What exactly is a “pole building”?
Simply put, it is a building composed of primary structural frames typically made up of a clear span truss supported by two columns. These primary frames are supported or connected by purlins, girts and sheathing. Loads are transferred to the ground through columns, typically embedded in the ground. Pole building construction simply uses fewer larger framing members to span greater distances which cut down on construction time and material cost.
What can a pole building be used for?
Any low-rise structure. This would include most structures with up to a 50-foot high sidewall. Residentially, they can be homes, carports, garages, storage for recreational vehicles or boats, workshops, home businesses or storage. Commercially, they are often shops, airplane hangars, offices, self-storage buildings, stores, retail buildings, churches, manufacturing facilities, warehouses, even strip malls! On the farm their uses include machinery storage and shops, animal barns, riding arenas and stall barns, loafing sheds, bulk storage, processing, hay storage or as simple as just a roof to keep large valuable items or animals out of the weather.
What is the difference between pole buildings, stud framed and all-steel buildings?
Stud framed (or stick built) structures are how most homes are typically built. Generally they require a great deal of excavation and have a continuous concrete footing and foundation around the perimeter. Walls are made of 2x4 or 2x6 vertical “studs” 16 or 24 inches on center. By code, stud walls without lateral support are limited to 10 feet in height, unless a structural analysis is done. Roof trusses or rafters and ceiling joists can be no greater than 24 inches on center. In some cases, interior load-bearing walls may be required and door or window openings in loadbearing walls must have structural headers.

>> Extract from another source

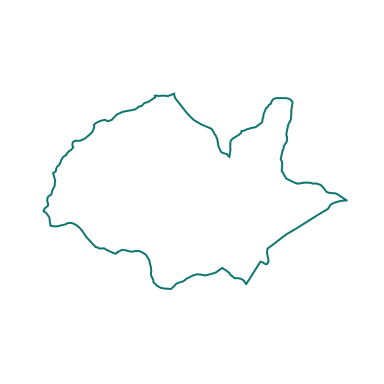 the district of Borsec, Harghita, Romania, rotated 76°
{"feature_id": "2599482B55641005837941", "entity_name": "Borsec", "entity_type": "district", "adm_level": 2, "iso_a3": "ROU", "parent_name": "Romania", "parent_adm1": "Harghita", "projection": "albers", "projection_center": [25.544, 46.966], "detail": "fine", "context": "isolated", "style": "outline", "palette": "teal", "viewbox_px": 384, "rotation_deg": 76, "n_neighbors": 0, "source": "geoboundaries", "source_scale": "gbopen_adm2", "svg_char_len": 6031}
<svg xmlns="http://www.w3.org/2000/svg" viewBox="0 0 384 384"><g transform="rotate(76 192 192)"><path d="M190.6,337.4L190.8,336.7L191.6,335.1L192.7,331.5L192.8,322.3L192.1,320.5L192.3,318.9L192.4,318.1L192.9,316.6L193.7,315.1L195.9,312.5L199.1,310.0L202.9,308.0L210.3,305.4L215.7,302.3L217.9,301.3L220.5,299.6L221.6,299.2L222.2,298.6L222.5,297.6L223.0,297.1L223.4,296.8L223.9,296.2L224.4,295.4L225.5,290.8L227.3,289.0L228.4,287.8L231.5,283.9L233.1,281.8L233.2,281.3L233.2,280.4L233.3,280.1L233.2,279.8L232.7,279.5L232.4,279.2L232.3,278.9L232.2,278.3L231.5,275.2L231.3,273.8L231.7,272.0L234.3,267.4L235.4,264.7L235.5,262.6L235.6,260.9L236.2,258.8L236.6,257.5L237.6,256.0L239.4,254.0L241.9,251.9L242.9,251.5L244.9,250.9L247.5,250.0L250.1,250.0L250.7,250.2L251.5,250.2L254.6,250.0L258.7,250.6L260.0,251.2L261.6,251.6L262.2,251.8L262.8,251.8L263.9,251.7L264.9,251.6L266.0,251.2L266.6,251.2L267.8,250.9L268.4,250.9L269.1,251.0L269.8,251.2L270.4,251.2L270.7,251.1L271.5,250.5L272.9,249.4L273.7,249.2L274.4,248.7L275.0,248.2L276.5,246.4L277.5,245.4L278.2,243.8L278.9,242.3L279.4,241.0L279.8,239.4L280.3,238.0L280.5,237.2L280.7,236.9L280.9,236.3L280.8,235.2L280.2,234.3L279.6,233.4L279.2,232.4L278.7,231.5L278.1,230.9L277.7,230.2L277.0,228.9L276.8,227.5L276.7,224.9L276.6,223.0L276.5,222.1L276.0,220.7L275.6,219.9L275.3,219.0L274.6,218.1L274.5,217.6L274.5,216.6L274.4,215.7L273.7,213.6L273.4,212.2L273.2,209.8L273.0,207.6L273.3,206.5L273.7,205.1L274.2,203.6L274.6,202.7L275.2,201.6L275.5,200.9L276.1,199.3L276.3,197.6L276.1,194.0L276.1,192.8L276.2,191.8L276.0,190.8L275.9,189.4L275.9,188.2L275.3,187.0L274.7,185.2L274.0,183.9L273.6,182.4L273.3,181.5L273.0,180.9L274.2,180.2L274.7,179.5L275.2,179.0L275.7,178.4L276.5,177.8L277.3,177.2L277.9,176.7L278.7,176.1L279.7,175.4L280.5,175.0L280.9,174.9L281.5,174.8L282.2,174.5L282.8,173.8L283.6,173.2L284.6,172.4L285.5,171.8L286.1,171.2L286.2,170.6L286.3,169.8L286.6,168.6L287.1,167.4L287.6,166.5L288.0,165.5L288.5,164.9L289.4,164.1L290.1,163.5L290.9,163.0L293.5,162.1L294.4,161.6L276.2,142.5L276.9,141.2L277.3,140.6L278.0,139.9L278.8,139.2L279.8,137.9L280.1,137.0L279.9,136.4L277.6,134.4L268.9,133.9L265.2,132.4L262.3,125.3L257.8,115.3L255.7,110.0L252.7,99.7L244.7,75.5L241.3,64.2L239.4,62.2L238.2,60.9L237.8,60.5L236.9,56.8L236.6,51.9L236.8,48.7L237.5,44.4L238.2,43.4L231.4,49.6L229.3,51.4L228.0,53.2L226.9,56.7L225.9,59.3L224.4,61.5L222.3,62.3L217.7,64.4L215.9,65.9L214.0,69.1L213.7,69.5L213.6,69.8L213.5,71.2L213.1,72.7L211.7,74.9L211.4,76.3L210.9,77.5L210.5,78.9L210.5,79.6L210.3,80.2L210.0,80.8L210.0,81.5L210.1,82.1L209.9,82.8L209.8,83.7L209.9,84.8L209.5,87.1L209.4,87.7L207.3,90.8L201.7,97.3L200.6,97.7L198.4,98.3L197.1,98.6L196.0,98.9L194.8,99.3L193.4,99.9L186.9,97.7L186.3,97.7L185.6,97.5L184.6,97.3L181.6,98.0L173.7,94.1L173.4,93.7L172.1,92.8L170.8,92.2L169.7,91.8L168.0,90.0L167.3,89.4L166.7,88.4L166.0,87.9L165.5,87.7L164.4,87.3L162.1,86.5L161.8,86.4L160.4,86.8L159.0,86.4L158.0,86.2L154.6,84.6L152.3,83.5L151.7,83.1L150.0,82.3L148.9,81.6L148.0,80.6L146.4,79.1L144.8,78.2L142.3,77.5L140.3,76.7L136.7,75.9L129.4,72.7L127.1,73.5L125.1,75.2L123.8,77.6L121.4,87.0L121.2,88.7L122.0,91.4L124.0,93.3L125.3,93.9L125.6,94.8L125.9,95.4L126.0,96.0L126.4,96.6L127.0,97.1L127.6,98.1L128.1,98.4L128.1,98.6L128.5,99.4L128.9,100.1L129.7,100.8L130.3,101.1L131.1,101.5L131.8,102.2L132.7,103.0L133.5,103.5L134.3,103.9L134.9,104.2L135.6,104.4L136.4,104.6L137.3,105.1L137.9,105.6L138.7,106.1L139.6,106.4L140.2,106.6L140.7,106.7L141.2,107.2L141.7,107.7L142.1,108.7L142.2,109.1L142.6,110.0L143.0,110.9L143.1,111.5L143.5,112.3L143.8,112.9L144.2,113.7L144.4,114.4L144.5,115.2L144.4,115.9L144.3,116.7L144.3,117.5L144.3,118.3L144.2,119.1L144.3,120.0L144.4,120.6L144.4,121.2L144.4,122.4L144.5,123.3L144.5,124.2L144.8,125.4L144.9,126.1L145.0,126.5L145.0,127.5L145.1,128.4L144.8,129.1L145.4,129.3L146.1,129.9L147.0,130.9L148.0,133.0L149.1,136.6L149.7,138.6L150.4,140.1L151.5,141.9L153.1,142.7L157.5,144.0L159.0,144.2L160.2,144.4L166.9,147.2L165.7,148.1L163.5,149.0L162.1,151.8L160.5,153.9L158.1,154.6L154.0,155.2L152.5,155.2L150.0,154.8L149.4,155.0L146.9,154.6L145.9,154.9L144.6,155.1L143.7,155.1L142.8,155.4L141.6,156.0L140.7,156.3L139.2,156.5L138.2,156.8L137.2,157.2L136.1,157.5L135.3,157.8L129.0,166.2L124.0,171.5L121.7,173.5L114.8,177.5L110.7,179.4L96.9,185.6L93.6,185.8L92.3,185.5L93.1,192.2L91.7,196.0L91.1,199.0L90.9,200.3L90.8,201.4L90.3,202.0L89.8,203.0L89.6,204.2L89.6,204.7L91.2,204.6L91.8,206.7L92.4,208.1L93.9,212.3L94.2,216.8L96.5,220.2L96.2,222.6L97.4,225.2L98.1,227.8L98.0,231.3L97.6,235.6L97.5,240.1L98.7,246.4L102.7,252.6L102.6,253.5L103.0,254.8L103.1,255.6L103.0,256.5L102.6,257.1L102.0,257.8L101.4,258.3L101.1,258.7L100.9,259.2L100.9,261.0L100.7,261.7L100.9,262.3L100.9,263.7L101.1,265.4L101.5,266.7L101.6,267.9L102.5,270.0L103.2,270.9L105.1,271.1L105.8,271.3L107.7,272.7L109.2,273.8L110.3,275.1L111.7,277.8L112.7,279.8L114.6,284.1L114.8,286.4L115.0,287.4L115.2,288.3L114.9,289.6L114.0,292.7L114.2,292.9L114.3,293.8L114.4,294.3L114.5,295.1L114.7,295.4L115.0,295.7L115.9,296.1L116.2,296.2L116.9,296.5L118.4,296.7L118.8,296.6L119.3,296.5L119.7,296.5L120.1,296.5L120.3,296.9L120.8,297.6L122.0,299.4L122.6,301.3L122.6,301.5L123.0,302.0L123.9,303.4L124.5,304.2L125.1,304.7L125.7,305.0L125.8,305.4L125.9,305.5L126.0,306.0L126.1,306.9L126.5,307.5L126.9,308.5L127.6,309.5L128.3,310.0L129.9,311.6L130.7,311.9L131.5,312.6L132.0,313.0L133.0,313.8L133.5,314.1L134.3,315.9L135.4,317.2L136.7,318.2L137.8,318.6L138.5,318.9L139.0,319.5L139.5,320.5L139.7,321.1L140.1,322.2L148.0,322.0L148.8,322.2L149.7,322.9L152.7,323.7L153.3,324.1L153.7,324.5L154.2,325.1L154.8,325.5L155.7,326.3L156.9,327.3L157.3,327.5L160.0,328.9L160.6,329.6L161.4,332.1L162.0,332.9L162.6,333.5L163.3,333.8L164.9,334.4L165.9,334.8L166.9,334.5L168.1,334.6L170.0,334.7L170.5,335.2L171.6,337.7L172.1,338.4L173.7,340.2L174.1,340.5L174.9,340.6L175.5,340.2L176.1,339.4L176.6,338.8L177.1,338.5L177.9,338.3L178.5,338.0L180.2,337.3L182.1,336.6L182.5,336.5L184.3,336.8L186.6,337.1L190.6,337.4Z" fill="none" stroke="#0f766e" stroke-width="2"/></g></svg>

All steel buildings can have much taller sidewalls and wider clear spans than stud framed buildings. Their main support structure is composed of large steel frames, spaced as much as 30 feet on center. The frames require large concrete footings with carefully placed anchor bolts. In building widths of less than 90 feet, their constructed cost can be almost half again more than a pole building, when the great amounts of concrete and need for heavy equipment is factored in.
Pole buildings allow the greatest flexibility and lowest construction cost of any permanent building. The pole building concept was developed so the least amount of materials could construct the largest building. Typical pole buildings use widely spaced pressure preservative treated posts for the main vertical supports. The foundation is these treated columns, embedded in the ground with a small amount of concrete cast around them. Roof trusses are aligned with the wall columns, normally every 10 to 12 feet. As pole buildings are modular, they can be constructed of any length, as long as land is available to construct. Usually structural headers are not required for windows, doors or other exterior wall openings.
Are pole buildings cheaper?
Cheaper as in less expensive or more cost-effective, yes! In comparison to other building methods, pole buildings are hands down the fastest and most cost-effective construction. They are easy to install, resulting in lower assembly and building costs. They are virtually indestructible and maintenance-free. Add in lower insurance costs and less overall maintenance over the years and you’ve got a winning combination!
Isn’t building with steel more expensive than building with wood?
Yes and no. Structural steel has become very expensive over the past few years (in some cases, having doubled in price!), making wood structural members, in most cases, a true bargain. Colored steel siding and roofing has gone up far less in price (percentage-wise) than have alternative products such as T1-11, cement-based, wood or vinyl sidings.
Doesn’t all of the wood utilized in a pole building frame destroy forests?
Area for area, pole buildings use far less wood volume than any other wood frame structure. Wood is the only readily renewable natural resource and it is increasing in reserves every year. Today there is 25% more wood volume growing in the United States than just 50 years ago.
Are pole buildings reliable?
Yes! Without question. The building design concepts utilized in pole building construction are proven and time tested. Millions of pole buildings have been constructed around the world and perform admirably.
How long will a pole building last?
Your new pole building should out-live its useful lifespan. Pole buildings require far less maintenance than traditional buildings. Steel siding is galvanized or galvalume-coated under the paint to prevent rusting. Wood members in contact with the ground are pressure preservative treated to resist decay. Your new pole building should last at least – and actually far longer than – a traditional building under the same conditions.
Do pole buildings hold their value?
Yes! Not only do they hold their value, they are almost always worth more the day they are completed than their cost of construction. This is because most insurance companies, realtors, banks and consumers look at a building as a building regardless of how it is constructed. The low costs of a pole building, give it a decided edge over any other form of construction in value.